Department of Biochemistry and Biophysics, Texas A&M University, College Station, TX 77843-2128, United States; Center for Phage Technology, Texas A&M AgriLife Research, College Station, TX, 77843-2128, United States.
Curr Opin Microbiol. 2020 Aug;56:109-117. doi: 10.1016/j.mib.2020.09.015. Epub 2020 Oct 16.

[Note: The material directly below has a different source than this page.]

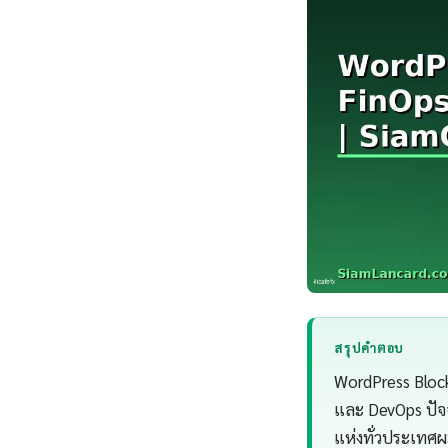
สรุปคำตอบ
WordPress Block
และ DevOps ปัจ
แห่งทั่วประเทศ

The small lytic phages (Microviridae and Leviviridae), effect bacterial lysis with the product of a single gene. The three well-studied single-gene lysis (Sgl) proteins (E of φX174, A of Qβ, and Lys of phage M) lack direct muralytic activity, and have been shown to function as 'protein antibiotics' by acting as noncompetitive inhibitors of conserved peptidoglycan (PG) biosynthesis enzymes, MurA, MraY, and MurJ respectively. The fourth, protein L of MS2, does not inhibit PG biosynthesis but instead is hypothesized to trigger host autolytic response through an unknown mechanism. Recent advances in meta-omics approaches have led to an explosion in the available genomes of small lytic phages. Of the thousands of new genomes, only one annotated Sgl shared some sequence similarity with a known Sgl (L of MS2), highlighting the diversity in Sgls. The newly available genomic space serves as an untapped resource for discovering novel Sgls.
小型裂解噬菌体(微病毒科和Leviviridae)通过单个基因的产物来实现细菌裂解。三种研究充分的单基因裂解(Sgl)蛋白(φX174 的 E 蛋白、Qβ的 A 蛋白和噬菌体 M 的 Lys 蛋白)缺乏直接的壁裂解活性,它们被证明是作为“蛋白抗生素”发挥作用的,通过分别作为保守肽聚糖(PG)生物合成酶 MurA、MraY 和 MurJ 的非竞争性抑制剂来发挥作用。第四个蛋白 L of MS2 不抑制 PG 生物合成,而是通过未知机制引发宿主自溶反应。元组学方法的最新进展导致可供使用的小型裂解噬菌体基因组数量呈爆炸式增长。在数千个新基因组中,只有一个注释的 Sgl 与已知的 Sgl(MS2 的 L 蛋白)具有一些序列相似性,这突出了 Sgl 的多样性。新出现的基因组空间是发现新型 Sgl 的未开发资源。